** THE PROBLEM **
What is wanted is an exact copy of all the entries.

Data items

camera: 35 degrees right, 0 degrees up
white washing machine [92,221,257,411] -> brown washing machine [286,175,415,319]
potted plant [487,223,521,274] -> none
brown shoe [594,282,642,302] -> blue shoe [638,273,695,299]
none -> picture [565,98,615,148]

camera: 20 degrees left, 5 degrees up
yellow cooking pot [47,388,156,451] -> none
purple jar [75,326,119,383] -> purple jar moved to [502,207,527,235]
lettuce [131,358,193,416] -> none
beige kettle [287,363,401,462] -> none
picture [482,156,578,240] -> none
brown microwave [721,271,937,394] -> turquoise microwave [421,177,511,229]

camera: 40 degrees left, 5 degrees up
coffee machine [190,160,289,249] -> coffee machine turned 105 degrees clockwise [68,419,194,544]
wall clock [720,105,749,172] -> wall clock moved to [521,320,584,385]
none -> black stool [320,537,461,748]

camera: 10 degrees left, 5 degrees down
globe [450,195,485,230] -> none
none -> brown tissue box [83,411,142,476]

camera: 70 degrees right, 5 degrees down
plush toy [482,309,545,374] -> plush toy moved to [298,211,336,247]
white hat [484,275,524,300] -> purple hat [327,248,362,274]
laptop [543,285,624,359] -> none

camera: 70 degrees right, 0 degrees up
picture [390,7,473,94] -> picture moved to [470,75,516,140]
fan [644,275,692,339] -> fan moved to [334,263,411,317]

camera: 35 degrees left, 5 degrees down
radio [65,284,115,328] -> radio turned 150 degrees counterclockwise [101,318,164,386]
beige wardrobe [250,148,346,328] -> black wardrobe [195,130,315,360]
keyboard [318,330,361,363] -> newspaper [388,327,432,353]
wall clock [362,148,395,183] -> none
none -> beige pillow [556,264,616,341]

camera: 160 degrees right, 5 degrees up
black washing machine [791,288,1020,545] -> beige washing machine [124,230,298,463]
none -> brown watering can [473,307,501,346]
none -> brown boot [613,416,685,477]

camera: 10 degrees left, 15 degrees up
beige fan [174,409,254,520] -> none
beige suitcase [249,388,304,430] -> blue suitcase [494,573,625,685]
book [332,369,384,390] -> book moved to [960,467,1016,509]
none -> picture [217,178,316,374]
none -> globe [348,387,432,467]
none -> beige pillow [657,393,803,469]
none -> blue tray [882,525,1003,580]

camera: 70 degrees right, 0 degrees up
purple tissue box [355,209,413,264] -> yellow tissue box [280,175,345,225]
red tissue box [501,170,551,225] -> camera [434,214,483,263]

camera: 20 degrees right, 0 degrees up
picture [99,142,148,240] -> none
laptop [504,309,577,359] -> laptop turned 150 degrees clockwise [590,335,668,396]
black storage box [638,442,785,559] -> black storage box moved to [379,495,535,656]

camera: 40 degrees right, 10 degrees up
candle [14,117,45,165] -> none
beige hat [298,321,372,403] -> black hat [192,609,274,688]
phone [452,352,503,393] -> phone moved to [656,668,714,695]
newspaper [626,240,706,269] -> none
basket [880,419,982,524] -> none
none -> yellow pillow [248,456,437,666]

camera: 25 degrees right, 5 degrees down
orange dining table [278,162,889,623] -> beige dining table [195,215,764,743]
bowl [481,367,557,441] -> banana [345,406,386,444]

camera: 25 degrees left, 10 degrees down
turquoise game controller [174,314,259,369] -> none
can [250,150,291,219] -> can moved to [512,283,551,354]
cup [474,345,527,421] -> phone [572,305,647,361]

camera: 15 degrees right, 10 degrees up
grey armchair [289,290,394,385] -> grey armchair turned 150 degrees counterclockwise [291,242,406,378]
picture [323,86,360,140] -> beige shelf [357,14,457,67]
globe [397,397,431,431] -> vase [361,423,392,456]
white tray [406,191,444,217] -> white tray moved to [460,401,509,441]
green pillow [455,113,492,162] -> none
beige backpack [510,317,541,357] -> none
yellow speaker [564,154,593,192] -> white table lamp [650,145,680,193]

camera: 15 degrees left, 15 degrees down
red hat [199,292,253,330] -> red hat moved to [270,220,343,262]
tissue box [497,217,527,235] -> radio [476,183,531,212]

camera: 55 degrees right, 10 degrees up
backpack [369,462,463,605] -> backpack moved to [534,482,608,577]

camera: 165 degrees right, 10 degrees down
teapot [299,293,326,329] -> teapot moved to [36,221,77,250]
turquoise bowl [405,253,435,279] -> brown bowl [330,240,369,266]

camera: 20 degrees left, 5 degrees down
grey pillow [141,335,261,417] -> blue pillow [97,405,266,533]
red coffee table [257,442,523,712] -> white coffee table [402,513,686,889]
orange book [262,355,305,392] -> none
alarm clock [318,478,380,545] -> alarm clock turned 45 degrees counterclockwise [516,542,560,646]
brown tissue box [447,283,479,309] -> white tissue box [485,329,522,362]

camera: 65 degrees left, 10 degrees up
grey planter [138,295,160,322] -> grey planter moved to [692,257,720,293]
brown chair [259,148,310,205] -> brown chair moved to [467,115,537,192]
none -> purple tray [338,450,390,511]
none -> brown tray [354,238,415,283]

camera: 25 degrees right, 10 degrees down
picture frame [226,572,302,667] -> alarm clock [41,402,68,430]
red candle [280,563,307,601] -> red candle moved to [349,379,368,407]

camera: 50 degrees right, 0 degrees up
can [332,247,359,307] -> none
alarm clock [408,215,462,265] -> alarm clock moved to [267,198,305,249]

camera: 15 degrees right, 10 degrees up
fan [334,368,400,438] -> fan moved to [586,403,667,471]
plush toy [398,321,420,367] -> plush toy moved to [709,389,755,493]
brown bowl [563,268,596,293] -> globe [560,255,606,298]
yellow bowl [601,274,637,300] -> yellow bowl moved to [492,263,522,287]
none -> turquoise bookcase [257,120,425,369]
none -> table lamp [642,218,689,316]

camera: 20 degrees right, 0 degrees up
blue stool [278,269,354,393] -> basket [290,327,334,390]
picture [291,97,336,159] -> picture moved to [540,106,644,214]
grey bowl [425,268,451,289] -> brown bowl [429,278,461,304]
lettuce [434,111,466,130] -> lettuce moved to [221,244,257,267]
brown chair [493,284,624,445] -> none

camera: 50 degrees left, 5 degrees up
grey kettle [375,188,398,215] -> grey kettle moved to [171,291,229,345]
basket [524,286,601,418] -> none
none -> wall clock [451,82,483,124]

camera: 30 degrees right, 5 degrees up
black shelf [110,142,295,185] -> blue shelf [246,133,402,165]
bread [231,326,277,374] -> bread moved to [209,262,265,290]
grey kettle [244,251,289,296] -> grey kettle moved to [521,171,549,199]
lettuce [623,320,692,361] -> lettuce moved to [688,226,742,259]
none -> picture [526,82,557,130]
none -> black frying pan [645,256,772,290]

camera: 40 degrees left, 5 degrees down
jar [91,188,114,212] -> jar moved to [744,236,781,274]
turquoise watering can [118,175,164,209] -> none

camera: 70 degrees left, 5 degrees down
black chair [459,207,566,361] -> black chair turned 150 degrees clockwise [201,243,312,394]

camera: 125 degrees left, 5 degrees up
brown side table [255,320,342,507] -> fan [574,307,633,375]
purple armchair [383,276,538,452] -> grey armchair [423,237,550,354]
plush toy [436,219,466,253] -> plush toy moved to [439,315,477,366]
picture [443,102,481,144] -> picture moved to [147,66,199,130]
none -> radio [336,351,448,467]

** OUTPUT FOR THIS EXERCISE **
camera: 35 degrees right, 0 degrees up
white washing machine [92,221,257,411] -> brown washing machine [286,175,415,319]
potted plant [487,223,521,274] -> none
brown shoe [594,282,642,302] -> blue shoe [638,273,695,299]
none -> picture [565,98,615,148]

camera: 20 degrees left, 5 degrees up
yellow cooking pot [47,388,156,451] -> none
purple jar [75,326,119,383] -> purple jar moved to [502,207,527,235]
lettuce [131,358,193,416] -> none
beige kettle [287,363,401,462] -> none
picture [482,156,578,240] -> none
brown microwave [721,271,937,394] -> turquoise microwave [421,177,511,229]

camera: 40 degrees left, 5 degrees up
coffee machine [190,160,289,249] -> coffee machine turned 105 degrees clockwise [68,419,194,544]
wall clock [720,105,749,172] -> wall clock moved to [521,320,584,385]
none -> black stool [320,537,461,748]

camera: 10 degrees left, 5 degrees down
globe [450,195,485,230] -> none
none -> brown tissue box [83,411,142,476]

camera: 70 degrees right, 5 degrees down
plush toy [482,309,545,374] -> plush toy moved to [298,211,336,247]
white hat [484,275,524,300] -> purple hat [327,248,362,274]
laptop [543,285,624,359] -> none

camera: 70 degrees right, 0 degrees up
picture [390,7,473,94] -> picture moved to [470,75,516,140]
fan [644,275,692,339] -> fan moved to [334,263,411,317]

camera: 35 degrees left, 5 degrees down
radio [65,284,115,328] -> radio turned 150 degrees counterclockwise [101,318,164,386]
beige wardrobe [250,148,346,328] -> black wardrobe [195,130,315,360]
keyboard [318,330,361,363] -> newspaper [388,327,432,353]
wall clock [362,148,395,183] -> none
none -> beige pillow [556,264,616,341]

camera: 160 degrees right, 5 degrees up
black washing machine [791,288,1020,545] -> beige washing machine [124,230,298,463]
none -> brown watering can [473,307,501,346]
none -> brown boot [613,416,685,477]

camera: 10 degrees left, 15 degrees up
beige fan [174,409,254,520] -> none
beige suitcase [249,388,304,430] -> blue suitcase [494,573,625,685]
book [332,369,384,390] -> book moved to [960,467,1016,509]
none -> picture [217,178,316,374]
none -> globe [348,387,432,467]
none -> beige pillow [657,393,803,469]
none -> blue tray [882,525,1003,580]

camera: 70 degrees right, 0 degrees up
purple tissue box [355,209,413,264] -> yellow tissue box [280,175,345,225]
red tissue box [501,170,551,225] -> camera [434,214,483,263]

camera: 20 degrees right, 0 degrees up
picture [99,142,148,240] -> none
laptop [504,309,577,359] -> laptop turned 150 degrees clockwise [590,335,668,396]
black storage box [638,442,785,559] -> black storage box moved to [379,495,535,656]

camera: 40 degrees right, 10 degrees up
candle [14,117,45,165] -> none
beige hat [298,321,372,403] -> black hat [192,609,274,688]
phone [452,352,503,393] -> phone moved to [656,668,714,695]
newspaper [626,240,706,269] -> none
basket [880,419,982,524] -> none
none -> yellow pillow [248,456,437,666]

camera: 25 degrees right, 5 degrees down
orange dining table [278,162,889,623] -> beige dining table [195,215,764,743]
bowl [481,367,557,441] -> banana [345,406,386,444]

camera: 25 degrees left, 10 degrees down
turquoise game controller [174,314,259,369] -> none
can [250,150,291,219] -> can moved to [512,283,551,354]
cup [474,345,527,421] -> phone [572,305,647,361]

camera: 15 degrees right, 10 degrees up
grey armchair [289,290,394,385] -> grey armchair turned 150 degrees counterclockwise [291,242,406,378]
picture [323,86,360,140] -> beige shelf [357,14,457,67]
globe [397,397,431,431] -> vase [361,423,392,456]
white tray [406,191,444,217] -> white tray moved to [460,401,509,441]
green pillow [455,113,492,162] -> none
beige backpack [510,317,541,357] -> none
yellow speaker [564,154,593,192] -> white table lamp [650,145,680,193]

camera: 15 degrees left, 15 degrees down
red hat [199,292,253,330] -> red hat moved to [270,220,343,262]
tissue box [497,217,527,235] -> radio [476,183,531,212]

camera: 55 degrees right, 10 degrees up
backpack [369,462,463,605] -> backpack moved to [534,482,608,577]

camera: 165 degrees right, 10 degrees down
teapot [299,293,326,329] -> teapot moved to [36,221,77,250]
turquoise bowl [405,253,435,279] -> brown bowl [330,240,369,266]

camera: 20 degrees left, 5 degrees down
grey pillow [141,335,261,417] -> blue pillow [97,405,266,533]
red coffee table [257,442,523,712] -> white coffee table [402,513,686,889]
orange book [262,355,305,392] -> none
alarm clock [318,478,380,545] -> alarm clock turned 45 degrees counterclockwise [516,542,560,646]
brown tissue box [447,283,479,309] -> white tissue box [485,329,522,362]

camera: 65 degrees left, 10 degrees up
grey planter [138,295,160,322] -> grey planter moved to [692,257,720,293]
brown chair [259,148,310,205] -> brown chair moved to [467,115,537,192]
none -> purple tray [338,450,390,511]
none -> brown tray [354,238,415,283]

camera: 25 degrees right, 10 degrees down
picture frame [226,572,302,667] -> alarm clock [41,402,68,430]
red candle [280,563,307,601] -> red candle moved to [349,379,368,407]

camera: 50 degrees right, 0 degrees up
can [332,247,359,307] -> none
alarm clock [408,215,462,265] -> alarm clock moved to [267,198,305,249]

camera: 15 degrees right, 10 degrees up
fan [334,368,400,438] -> fan moved to [586,403,667,471]
plush toy [398,321,420,367] -> plush toy moved to [709,389,755,493]
brown bowl [563,268,596,293] -> globe [560,255,606,298]
yellow bowl [601,274,637,300] -> yellow bowl moved to [492,263,522,287]
none -> turquoise bookcase [257,120,425,369]
none -> table lamp [642,218,689,316]

camera: 20 degrees right, 0 degrees up
blue stool [278,269,354,393] -> basket [290,327,334,390]
picture [291,97,336,159] -> picture moved to [540,106,644,214]
grey bowl [425,268,451,289] -> brown bowl [429,278,461,304]
lettuce [434,111,466,130] -> lettuce moved to [221,244,257,267]
brown chair [493,284,624,445] -> none

camera: 50 degrees left, 5 degrees up
grey kettle [375,188,398,215] -> grey kettle moved to [171,291,229,345]
basket [524,286,601,418] -> none
none -> wall clock [451,82,483,124]

camera: 30 degrees right, 5 degrees up
black shelf [110,142,295,185] -> blue shelf [246,133,402,165]
bread [231,326,277,374] -> bread moved to [209,262,265,290]
grey kettle [244,251,289,296] -> grey kettle moved to [521,171,549,199]
lettuce [623,320,692,361] -> lettuce moved to [688,226,742,259]
none -> picture [526,82,557,130]
none -> black frying pan [645,256,772,290]

camera: 40 degrees left, 5 degrees down
jar [91,188,114,212] -> jar moved to [744,236,781,274]
turquoise watering can [118,175,164,209] -> none

camera: 70 degrees left, 5 degrees down
black chair [459,207,566,361] -> black chair turned 150 degrees clockwise [201,243,312,394]

camera: 125 degrees left, 5 degrees up
brown side table [255,320,342,507] -> fan [574,307,633,375]
purple armchair [383,276,538,452] -> grey armchair [423,237,550,354]
plush toy [436,219,466,253] -> plush toy moved to [439,315,477,366]
picture [443,102,481,144] -> picture moved to [147,66,199,130]
none -> radio [336,351,448,467]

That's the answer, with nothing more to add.